LLM inference spans the full stack from VRAM constraints and quantization choices on consumer hardware to latency optimization in production agent services, with tooling debates about transparency, local runtimes, and cost-efficient alternatives to large models.

15 sources · May 6, 2026

Compiled by Claude · How this works →

Agents · LLMs · 34 neighbors

Running a language model in practice involves decisions at every layer: hardware fit, quantization level, runtime choice, and serving architecture. These concerns are distinct from training or fine-tuning but intersect with all of them.

At the hardware end, CanItRun surfaces the most basic constraint: VRAM determines which open-weight models are even runnable on a given GPU, and quantization is the primary lever for fitting larger models into smaller memory budgets. The tradeoff is speed versus fidelity, and it varies model by model.

For local inference, runtime choice carries real consequences.
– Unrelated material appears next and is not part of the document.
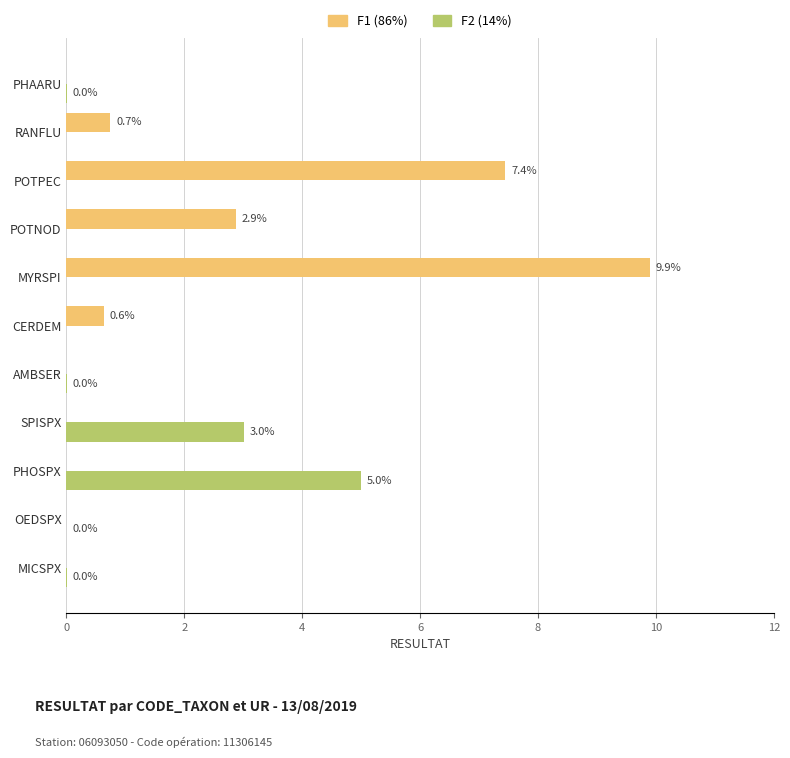

Which label corresponds to the largest value in the chart?

MYRSPI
Zetaphor’s critique of Ollama argues that the tool obscures its llama.cpp dependency, misleads on model naming, and has drifted toward cloud monetization, while faster and more transparent alternatives exist. oobabooga/textgen is one such alternative: a fully offline desktop runtime with OpenAI-compatible APIs, LoRA support, and no telemetry.

At the production end, inference latency becomes a systems problem. Anthropic’s Managed Agents work cut p50 time-to-first-token by roughly 60% and p95 by over 90% by decoupling the agent harness, session log, and sandbox into independent interfaces. Cost is a parallel pressure: Plurai illustrates the pattern of replacing large-model inference with small fine-tuned models for specific tasks, achieving sub-100ms latency at 8x lower cost than LLM-as-judge approaches.

Context size is its own inference cost. The MCP-as-GUI critique frames token consumption as a structural concern: tool definitions loaded into context each session inflate inference costs without composability benefits, favoring leaner API-based approaches instead.